Sembra ormai una certezza che con i tempi che corrono il nuovo stadio di San Siro interessi più al Milan che all’Inter. Non è un caso, ad esempio, che Paolo Scaroni si esponga sul tema in ogni intervista pubblica tralasciando ogni altro argomento. E non è un caso, al contrario, che dalla sponda nerazzurra nessuno ormai metta a tema la necessità di un impianto rinnovato e di proprietà. Ad ogni modo, il tema è tornato e tornerà sempre più alla ribalta nei prossimi giorni con la campagna elettorale in corso a Milano per le Comunali di ottobre.
Da una parte, infatti, c’è il centrodestra con il candidato sindaco Luca Bernardo che sostiene la necessità di salvare l’attuale Meazza e costruirne vicino uno nuovo. Dall’altra il sindaco in carico, ricandidato e favorito nei sondaggi, Beppe Sala, che ribadisce la posizione già espressa in passato: “È impossibile la soluzione di mantenere attivi e funzionanti due stadi nel quartiere di San Siro. Il costo per mantenere lo stadio è enorme e, se dicessimo che il vecchio San Siro lo usiamo per le Nazionali, voglio vedere le altre città cosa rispondono. Una struttura così importante deve essere utilizzata. L’unica cosa che mi sentirei di escludere è’ l’utilizzo dei due stadi”.

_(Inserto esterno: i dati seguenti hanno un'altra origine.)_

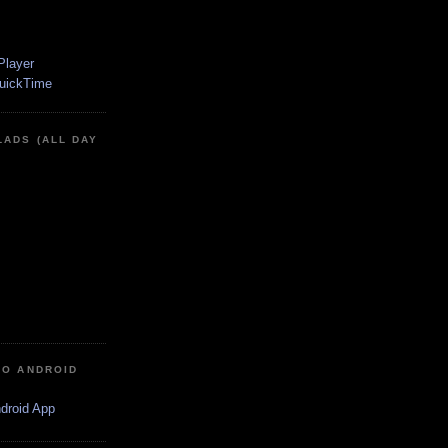
LADS (ALL DAY
IO ANDROID
ndroid App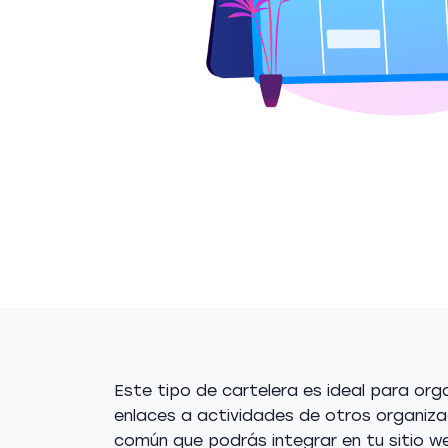
Este tipo de cartelera es ideal para org
enlaces a actividades de otros organiz
común que podrás integrar en tu sitio we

Dal canto suo proprio nei giorni scorsi Scaroni era tornato sull’argomento parlando di un progetto che “va bene”, fiducioso di trovare una quadra entro poco tempo. La sensazione, tuttavia, è che ci vorrà ancora per far maturare il progetto e verificare la tenuta finanziaria dell’Inter, alle prese com’è in una complessa operazione di risanamento dei conti. Insomma, il rischio è che lo stadio diventi argomento di campagna elettorale, da agitare senza trovare in fondo una soluzione definitiva e che accontenti i club e il Comune.